> **Vorgegebener Textauszug**:
• • • • •

CB: Das ist eine gute Frage, die ich nicht beantworten kann. Was wir
rekonstruieren konnten, zahlen sie im Bildungsbereich so gut wie nicht
selber. Sie bekommen die Personalkosten bezahlt, sie bekommen
Schulgeld -- das sind dann so etwa 1000 Euro im Jahr, das koennen auch
mehr sein, je nach Schule -- und fuer diverse andere Taetigkeiten
bekommen sie auch Subventionen. Da fragt man sich, was da noch
uebrigbleibt, was sie noch selber zahlen koennten.

akin: Und das fuer Schulen, in denen man auf Staatskosten
indoktriniert wird...

CB: Ja, in den meisten konfessionellen Privatschulen duerfen sich
Kinder nicht vom Religionsunterricht abmelden oder aus der
Religionsgemeinschaft austreten, weil sie sonst aus der Schule
gewiesen werden.

akin: Du hast bei der Buchpraesentation einen Vergleich angestellt,
der Religionsunterricht sei so aehnlich wie die fruehere Segregation
von Schwarz und Weiss in den USA. Ist das nicht ein bisserl hart?

CB: Nein. Jetzt stellen wir uns einmal vor, ein sechsjaehriges Kind
wird ja wohl so etwas wie eine religioese Identitaet nicht haben. Die
wird ihm eingeredet und das passiert ja vom ersten Schultag an.
Ueberspitzt formuliert: In dem Eckerl stehen die Katholiken und die
anderen muessen sich dann halt in ihre jeweiligen Eckerln stellen. Und
sagt, die anderen duerfen jetzt nicht in diese Stunde gemeinsam mit
euch gehen, weil die sind irgendwie anders... Entschuldigung, was soll
das? Da fuehrt man den Kindern vor, dass verschieden Religionen
trennend sind. Wenn das nicht Segregation ist, dann weiss ich aber
nicht was sonst! Es ist natuerlich nicht so schlimm wie damals in den
USA, aber das Prinzip dahinter ist das gleiche.

akin: Und was kostet allein der Religionsunterricht den Steuerzahler?

CB: Das duerften um die 250 Millionen Euro im Jahr sein -- plus
Pensionen fuer Religionslehrer.

akin: Daneben bekommt die Kirche ja noch aus einem sehr interessanten
Titel jaehrlich Geld und zwar unter dem Titel NS-Wiedergutmachung. Und
zwar bis in alle Ewigkeit, wenn ich das richtig verstanden habe?

CB: Ja! Das ist voelkerrechtlich abgesichert, zumindest halbwegs,
durch ein Konkordat. Tatsaechlich wurde 1938 von den
Nationalsozialisten der Religionsfond enteignet, der von Josef II.
eingerichtet worden war. Aus dem wurden bis 1938 die Gehaelter der
Priester bezahlt -- und wenn der Fonds das nicht leisten konnte, was
in der ersten Republik meistens der Fall war, musste die
Bundesregierung Geld zuschiessen. Die Nazis fuehrten explizit als
Ersatz den Kirchenbeitrag ein -- der im Uebrigen ein Vielfaches dessen
einbrachte, was der Fonds eingebracht hatte -- und trotzdem bekommt
die katholische Kirche seit 1960 fuer diesen enteigneten Fonds einen
Geldbetrag. Das ist ein Sockelbetrag plus die Gehaelter fuer 1250
Kirchenbedienstete. Das wird regelmaessig valorisiert und macht heute
44 Millionen im Jahr aus.

• • • • •

> **Angezeigte Daten**:
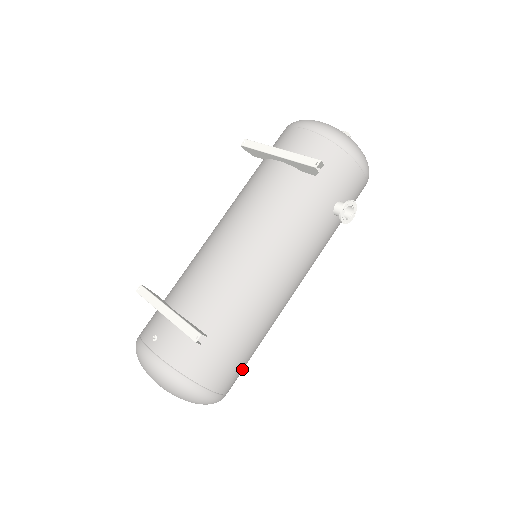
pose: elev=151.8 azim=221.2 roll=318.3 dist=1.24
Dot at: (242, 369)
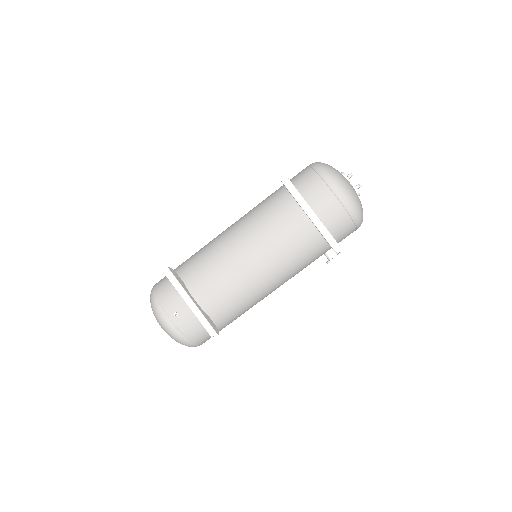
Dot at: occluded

• • • • •

> **Schriftliche Aufgabe A**: Nennen Sie sämtliche Geldbeträge, die im Interview über Kirchenfinanzierung beziffert werden.
> **Schriftliche Aufgabe B**: Zitieren Sie aus dem Interview über Kirchenfinanzierung alles von „CB: Ja, in den“ bis hinunter zu „ersten Schultag an.“.
> **Schriftliche Aufgabe C**: Führen Sie das Interview über Kirchenfinanzierung im Anschluss an seinen letzten Satz weiter.
Das Material ist hierfür ohne Belang.

> **Ausgabe A**:
- etwa 1000 Euro im Jahr (Schulgeld)
- um die 250 Millionen Euro im Jahr (Religionsunterricht)
- 44 Millionen im Jahr (Zahlung für den enteigneten Fonds)

> **Ausgabe B**:
CB: Ja, in den meisten konfessionellen Privatschulen duerfen sich
Kinder nicht vom Religionsunterricht abmelden oder aus der
Religionsgemeinschaft austreten, weil sie sonst aus der Schule
gewiesen werden.

akin: Du hast bei der Buchpraesentation einen Vergleich angestellt,
der Religionsunterricht sei so aehnlich wie die fruehere Segregation
von Schwarz und Weiss in den USA. Ist das nicht ein bisserl hart?

CB: Nein. Jetzt stellen wir uns einmal vor, ein sechsjaehriges Kind
wird ja wohl so etwas wie eine religioese Identitaet nicht haben. Die
wird ihm eingeredet und das passiert ja vom ersten Schultag an.

> **Ausgabe C**:
akin: Kriegen die anderen Kirchen auch irgendwas aus so einem
schwindligen Titel?

CB: Die evangelische und die altkatholische Kirche ja. Die
israelistische Kultusgemeinde bekommt zwar auch Geld, die sind aber
interessanterweise nicht als Entschaedigungszahlungen tituliert. Also
ich glaube, wenn jemand solche Entschaedigungszahlungen bekommen
sollte, dann wohl die!

akin: Sehr am Herzen liegen dir ja auch die Finanzierung im
Kommunalbereich...

CB: Es gibt da diesen beruehmten Budgetposten mit der Kennziffer 39 --
bei groesseren Gemeinden 39000 --, Bereich "Kunst, Kultur und Kultus",
der heisst dann "Kultus und Religionsgemeinschaften". Darueber kann
man Gemeinden in bestimmten Bereichen vergleichen. Laut einer
Schaetzung aus den 1990ern brachte das den Religionsgemeinschaften
[umgerechnet] 17 Millionen Euro pro Jahr, das wird heute deutlich mehr
sein. Aber da laeuft auch im Jugendbereich sehr viel ueber die
Foerderung von Jugenzentren der Religionsgemeinschaften, aber auch
ueber Soziales und natuerlich im Kulturbereich, ueber Renovierungen
und Sonstiges. Das ist aber alles etwas, was sich nur sehr schwer
recherchieren laesst, weil nicht sehr viele Gemeinden ueberhaupt ihr
Budget ins Internet stellen und wenn dann kaum einzelne Empfaenger
ausgewiesen werden. Aber allein, was wir rekonstruieren konnten bei
einigen Gemeinden sind das schon ein paar Millionen Euro zusaetzlich
zu diesem Unterpunkt fuer religioese Angelegenheiten. Wenn wir sagen,
die Kirchen kriegen zusaetzlich noch so etwa 40 oder 50 Millionen Euro
von den Gemeinden, liegen wir da sicher nicht falsch.

akin: Aber da gibt es ja fuer dieses Geld oft auch eine Leistung
dafuer, gerade im Sozialbereich. Ist da die Kritik da noch
gerechtfertigt?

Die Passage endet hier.